An equally serious problem is the fact that, because diplomats are not on the ground, we are thereby inhibited from influencing nongovernmental entities. An increasingly important aspect of America’s interaction with the world is what is now know as public diplomacy: the effort to affect political, social and economic groups in a foreign society in ways that enhance their understanding of our policies, sympathy for our motives and appreciation for the strengths and values of our democratic society.
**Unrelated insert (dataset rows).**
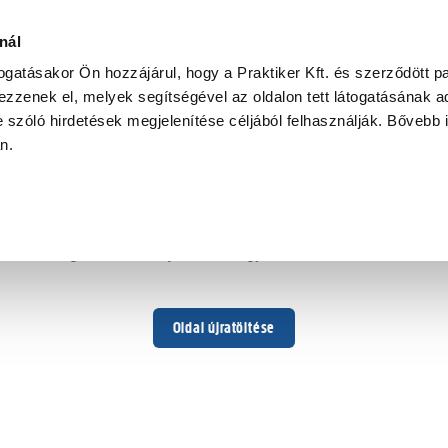
nál
togatásakor Ön hozzájárul, hogy a Praktiker Kft. és szerződött pa
zzenek el, melyek segítségével az oldalon tett látogatásának ad
 szóló hirdetések megjelenítése céljából felhasználják. Bővebb 
Hoppá ...
an.
Váratlan hiba történt
Dolgozunk a hiba javításán. Egy kis türelmet kérünk.
Oldal újratöltése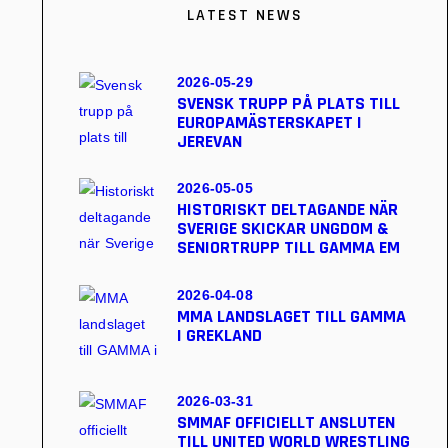
LATEST NEWS
2026-05-29
SVENSK TRUPP PÅ PLATS TILL
EUROPAMÄSTERSKAPET I
JEREVAN
2026-05-05
HISTORISKT DELTAGANDE NÄR
SVERIGE SKICKAR UNGDOM &
SENIORTRUPP TILL GAMMA EM
2026-04-08
MMA LANDSLAGET TILL GAMMA
I GREKLAND
2026-03-31
SMMAF OFFICIELLT ANSLUTEN
TILL UNITED WORLD WRESTLING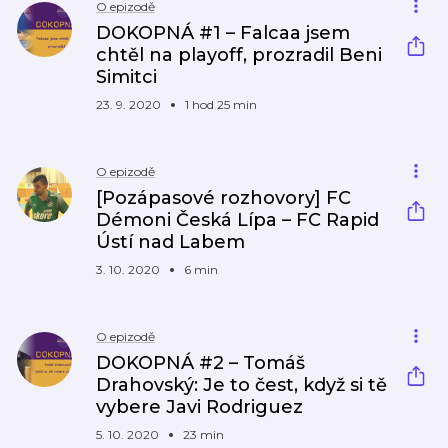
O epizodě
DOKOPNÁ #1 – Falcaa jsem
chtěl na playoff, prozradil Beni
Simitci
23. 9. 2020
1 hod 25 min
O epizodě
[Pozápasové rozhovory] FC
Démoni Česká Lípa – FC Rapid
Ústí nad Labem
3. 10. 2020
6 min
O epizodě
DOKOPNÁ #2 – Tomáš
Drahovský: Je to čest, když si tě
vybere Javi Rodriguez
5. 10. 2020
23 min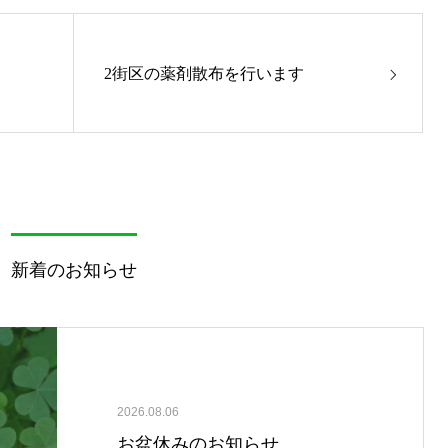
2街区の薬剤散布を行います
新着のお知らせ
2026.08.06
お盆休みのお知らせ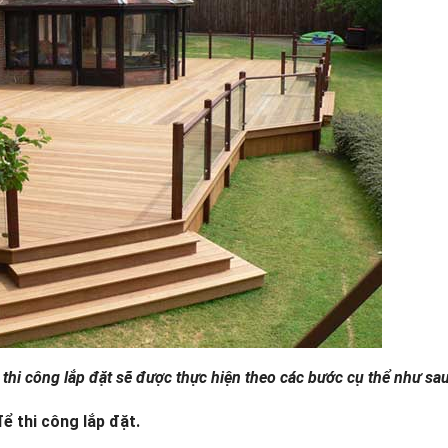
 thi công lắp đặt sẽ được thực hiện theo các bước cụ thể như sau
để thi công lắp đặt.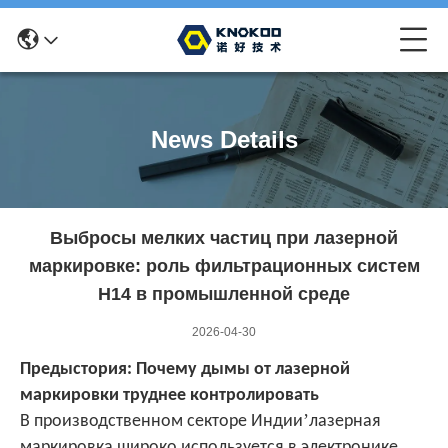
News Details
Выбросы мелких частиц при лазерной
маркировке: роль фильтрационных систем
H14 в промышленной среде
2026-04-30
Предыстория: Почему дымы от лазерной
маркировки труднее контролировать
’
В производственном секторе Индии
лазерная
маркировка широко используется в электронике,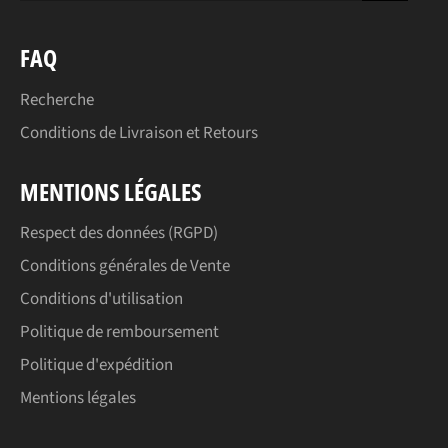
FAQ
Recherche
Conditions de Livraison et Retours
MENTIONS LÉGALES
Respect des données (RGPD)
Conditions générales de Vente
Conditions d'utilisation
Politique de remboursement
Politique d'expédition
Mentions légales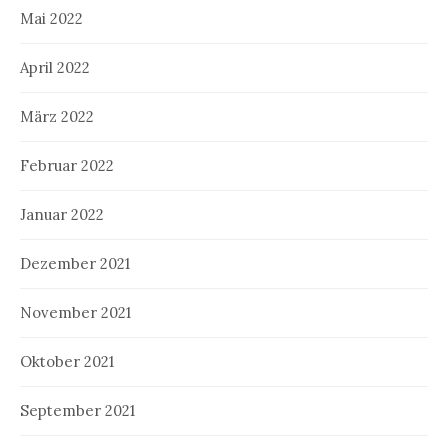
Mai 2022
April 2022
März 2022
Februar 2022
Januar 2022
Dezember 2021
November 2021
Oktober 2021
September 2021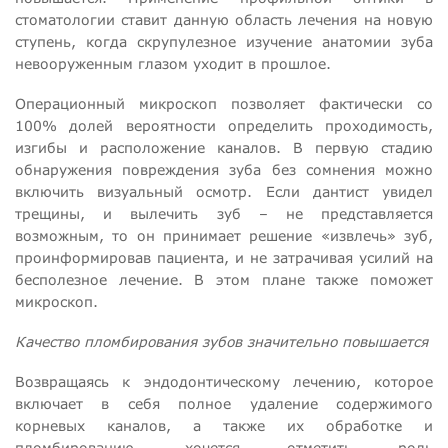
стоматологии ставит данную область лечения на новую
ступень, когда скрупулезное изучение анатомии зуба
невооруженным глазом уходит в прошлое.
Операционный микроскоп позволяет фактически со
100% долей вероятности определить проходимость,
изгибы и расположение каналов. В первую стадию
обнаружения повреждения зуба без сомнения можно
включить визуальный осмотр. Если дантист увидел
трещины, и вылечить зуб – не представляется
возможным, то он принимает решение «извлечь» зуб,
проинформировав пациента, и не затрачивая усилий на
бесполезное лечение. В этом плане также поможет
микроскоп.
Качество пломбирования зубов значительно повышается
Возвращаясь к эндодонтическому лечению, которое
включает в себя полное удаление содержимого
корневых каналов, а также их обработке и
пломбированию, хочется отметить роль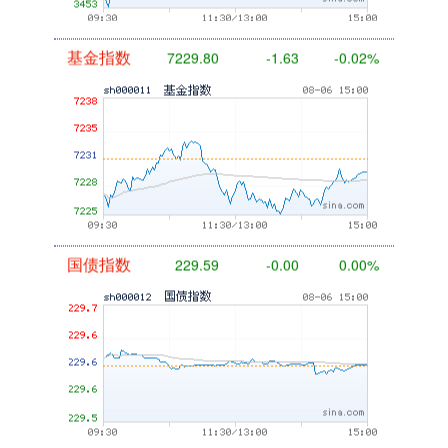
基金指数
7229.80
-1.63
-0.02%
国债指数
229.59
-0.00
0.00%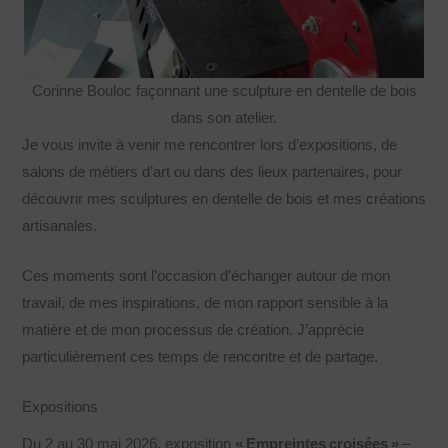
Corinne Bouloc façonnant une sculpture en dentelle de bois
dans son atelier.
Je vous invite à venir me rencontrer lors d’expositions, de
salons de métiers d’art ou dans des lieux partenaires, pour
découvrir mes sculptures en dentelle de bois et mes créations
artisanales.
Ces moments sont l’occasion d’échanger autour de mon
travail, de mes inspirations, de mon rapport sensible à la
matière et de mon processus de création. J’apprécie
particulièrement ces temps de rencontre et de partage.
Expositions
Du 2 au 30 mai 2026, exposition
« Empreintes croisées »
–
Today civil society is as important a source of power as formal government structures. Dropping leaflets over potential battle zones, or even broadcasting rock music programs laced with U.S.-generated news is no substitute for direct interaction with people and institutions.
Clearly, as the Iraqi crisis plays out, we will need to step up our public as well as traditional diplomacy throughout the Middle East, in the Muslim world at large and with friends and foes on every continent. Telling America’s story will have new relevance and new urgency. Maintaining alliances, building coalitions and marshalling resources will take on ever greater saliency. Diplomacy will continue to be, not only America’s first line of defense, but also its first line of offense in a world of uncertain challenges and continuing risks.